While he was winning big tournaments and teaming with Ludvig Åberg to beat Scheffler and Brooks Koepka 9&7 Rome, Hovland believed he was maximizing an imperfect swing.
He spent seven to eight hours a day on the range at the Scottish Open and Open Championship in July trying to figure it out, so it surprised him as much as anyone when he turned on his two-month-old heater . “Yeah, I was playing really well, but I took a lot out of my game and it didn’t necessarily feel sustainable,” Hovland said Tuesday.
“I just felt like I reached the pinnacle of what my golf swing was capable of last year, and just as I look back on my swings from 2020, 2021, I really had more of control over the golf ball, in my opinion.”
This is as good a time as any to explain exactly who Hovland is deep down. He’s a nerd. An analyst. The kind of kid who grew up in Norway and searches for golf videos on YouTube and golf content on Google to learn as much as possible. He would find people he liked and then start going down the rabbit hole. Back when he was a teenager, he read articles by Kelvin Miyahira on the biomechanics of the swing. This process-obsessed kid still lives within the 26-year-old star.
“Sometimes when you ask a question and get answers, it takes you down a different path and opens up new questions and you go down a different path. I just want to see where it goes,” he said a month ago this week about working with Waite. Hovland reported to Georgia on Monday and is now working with Dahlquist. “I’m still seeking opinions, but I feel like I’m on the right track right now and we’ll see where that takes us.”

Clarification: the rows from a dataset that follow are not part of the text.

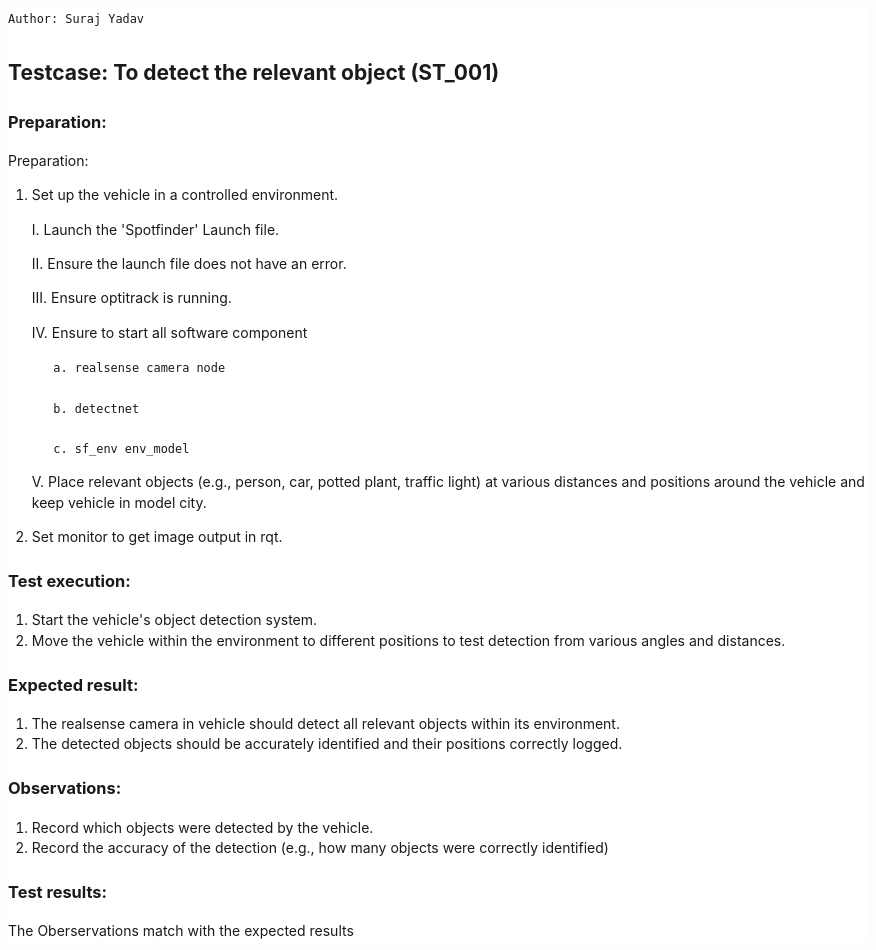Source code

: `Author: Suraj Yadav`

## Testcase: To detect the relevant object (ST_001)


### Preparation:
Preparation:
1. Set up the vehicle in a controlled environment.

    I. Launch the 'Spotfinder' Launch file.

    II. Ensure the launch file does not have an error.   

    III. Ensure optitrack is running.       

    IV. Ensure to start all software component

          a. realsense camera node
    
          b. detectnet
    
          c. sf_env env_model  
    V. Place relevant objects (e.g., person, car, potted plant, traffic light) at various distances and positions around the vehicle and keep vehicle in model city.
2. Set monitor to get image output in rqt.

### Test execution:
1. Start the vehicle's object detection system.
2. Move the vehicle within the environment to different positions to test detection from various angles and distances.

### Expected result:
1. The realsense camera in vehicle should detect all relevant objects within its environment.
2. The detected objects should be accurately identified and their positions correctly logged.

### Observations:
1. Record which objects were detected by the vehicle.
2. Record the accuracy of the detection (e.g., how many objects were correctly identified)

### Test results:
The Oberservations match with the expected results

When Hovland finds himself struggling, he always stands in front of a mirror and does swing reps in slow motion, feeling the changes and grooves of each movement until he is comfortable speeding it up. He doesn’t have your traditional player-coach relationships, consulting different experts to help him grow. And on Monday, three days before the first major of the year, he was there on the Augusta practice field for hours and hours, stopping his swing in slow motion midway with Dahlquist discussing positions and elbow angles as if working with a golfer. start again from the beggining.

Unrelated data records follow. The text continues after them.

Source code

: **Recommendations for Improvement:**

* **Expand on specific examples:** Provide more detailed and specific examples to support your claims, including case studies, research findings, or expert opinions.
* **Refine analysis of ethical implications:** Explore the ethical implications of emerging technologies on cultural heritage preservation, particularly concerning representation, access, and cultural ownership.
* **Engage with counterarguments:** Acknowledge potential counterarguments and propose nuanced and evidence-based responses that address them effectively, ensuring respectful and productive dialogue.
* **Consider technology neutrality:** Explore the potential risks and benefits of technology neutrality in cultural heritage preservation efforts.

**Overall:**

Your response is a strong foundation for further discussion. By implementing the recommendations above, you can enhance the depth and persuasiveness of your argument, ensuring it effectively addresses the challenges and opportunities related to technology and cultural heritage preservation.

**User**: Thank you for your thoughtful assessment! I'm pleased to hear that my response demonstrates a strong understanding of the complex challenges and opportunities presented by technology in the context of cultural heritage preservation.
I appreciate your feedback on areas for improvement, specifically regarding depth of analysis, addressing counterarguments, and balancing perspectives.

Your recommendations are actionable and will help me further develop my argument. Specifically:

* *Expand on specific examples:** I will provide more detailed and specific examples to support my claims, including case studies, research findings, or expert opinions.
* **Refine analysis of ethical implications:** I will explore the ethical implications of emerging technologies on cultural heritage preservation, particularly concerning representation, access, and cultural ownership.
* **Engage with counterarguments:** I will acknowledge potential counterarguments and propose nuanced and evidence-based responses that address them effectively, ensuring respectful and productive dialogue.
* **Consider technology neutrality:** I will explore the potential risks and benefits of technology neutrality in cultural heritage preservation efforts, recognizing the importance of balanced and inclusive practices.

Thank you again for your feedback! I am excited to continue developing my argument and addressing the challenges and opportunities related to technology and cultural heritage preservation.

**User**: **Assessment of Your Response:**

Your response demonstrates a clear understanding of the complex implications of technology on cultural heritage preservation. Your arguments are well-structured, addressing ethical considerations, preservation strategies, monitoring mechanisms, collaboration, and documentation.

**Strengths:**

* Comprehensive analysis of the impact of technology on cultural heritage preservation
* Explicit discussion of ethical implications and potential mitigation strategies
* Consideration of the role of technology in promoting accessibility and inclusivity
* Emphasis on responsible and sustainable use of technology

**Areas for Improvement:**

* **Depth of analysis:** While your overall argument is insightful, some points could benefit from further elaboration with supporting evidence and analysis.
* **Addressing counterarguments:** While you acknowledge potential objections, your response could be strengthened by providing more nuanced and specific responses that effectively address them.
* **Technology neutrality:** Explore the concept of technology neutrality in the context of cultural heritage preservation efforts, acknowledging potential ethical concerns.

“If I look for my swing tomorrow afternoon, there’s a good chance I won’t find it,” Scheffler said of his own process.
This was supposed to be Hovland’s year. And that may still be the case. But did he hold back while trying to leap forward?

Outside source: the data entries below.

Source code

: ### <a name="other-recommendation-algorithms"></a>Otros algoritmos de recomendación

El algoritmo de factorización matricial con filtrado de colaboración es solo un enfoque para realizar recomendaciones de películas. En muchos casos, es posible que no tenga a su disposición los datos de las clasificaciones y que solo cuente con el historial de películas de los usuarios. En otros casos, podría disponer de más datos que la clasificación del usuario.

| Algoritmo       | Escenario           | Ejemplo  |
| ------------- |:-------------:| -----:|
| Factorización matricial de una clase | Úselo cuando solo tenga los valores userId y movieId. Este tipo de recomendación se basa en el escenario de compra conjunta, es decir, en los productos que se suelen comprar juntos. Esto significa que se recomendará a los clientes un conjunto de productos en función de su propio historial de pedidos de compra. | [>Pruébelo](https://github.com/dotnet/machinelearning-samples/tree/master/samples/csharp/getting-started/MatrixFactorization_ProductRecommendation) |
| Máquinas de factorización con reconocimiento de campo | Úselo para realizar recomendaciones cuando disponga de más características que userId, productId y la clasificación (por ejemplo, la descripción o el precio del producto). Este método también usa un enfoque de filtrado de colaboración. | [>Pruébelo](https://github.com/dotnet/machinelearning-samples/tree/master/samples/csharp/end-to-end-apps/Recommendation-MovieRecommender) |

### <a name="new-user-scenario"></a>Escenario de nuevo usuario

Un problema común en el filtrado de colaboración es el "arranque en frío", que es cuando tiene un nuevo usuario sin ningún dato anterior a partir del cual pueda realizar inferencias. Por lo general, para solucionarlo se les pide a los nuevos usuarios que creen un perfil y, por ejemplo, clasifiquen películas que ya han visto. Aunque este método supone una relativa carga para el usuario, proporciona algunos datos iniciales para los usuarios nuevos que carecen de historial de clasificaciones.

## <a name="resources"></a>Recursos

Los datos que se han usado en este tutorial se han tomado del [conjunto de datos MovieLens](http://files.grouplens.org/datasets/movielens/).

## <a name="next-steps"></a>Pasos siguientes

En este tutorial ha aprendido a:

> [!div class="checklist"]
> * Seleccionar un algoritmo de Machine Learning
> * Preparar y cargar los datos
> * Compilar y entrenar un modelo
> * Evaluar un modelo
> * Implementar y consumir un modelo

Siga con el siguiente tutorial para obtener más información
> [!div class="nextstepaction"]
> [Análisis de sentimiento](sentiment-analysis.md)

Yes, Hovland believes hitting the ball is the best indicator of future success, and he’s right, but as he admitted: “At the end of the day, we’re golfers, we’re not ball strikers.” » Because the same things that make Hovland a golf savant – technical excellence, obsession with details and a desire to keep learning – can be the things that bring a player down. Hovland came to the top with curiosity, and now he may be too involved.
Hovland’s defense in all of this is that he is in the middle of a process to create a more sustainable game of golf. It may not be ready by April, but the hope is that it will keep it going for much longer than a two-month heat-up.
He will still spend hours and hours at the booth trying to find the answers, joking that he often keeps going until he gets too tired or finds those answers. The goal in all of this is to reach the point where there are no more swing thoughts, no more worries in the back of your mind, just “blackout” and good golf.
In reality, he won’t find those answers by Thursday. The question is whether he can compete for a green jacket anyway.
“Now I played some really, really good golf again and I had to think about some things,” Hovland said. “So it’s not like I’m excluding myself from a tournament.”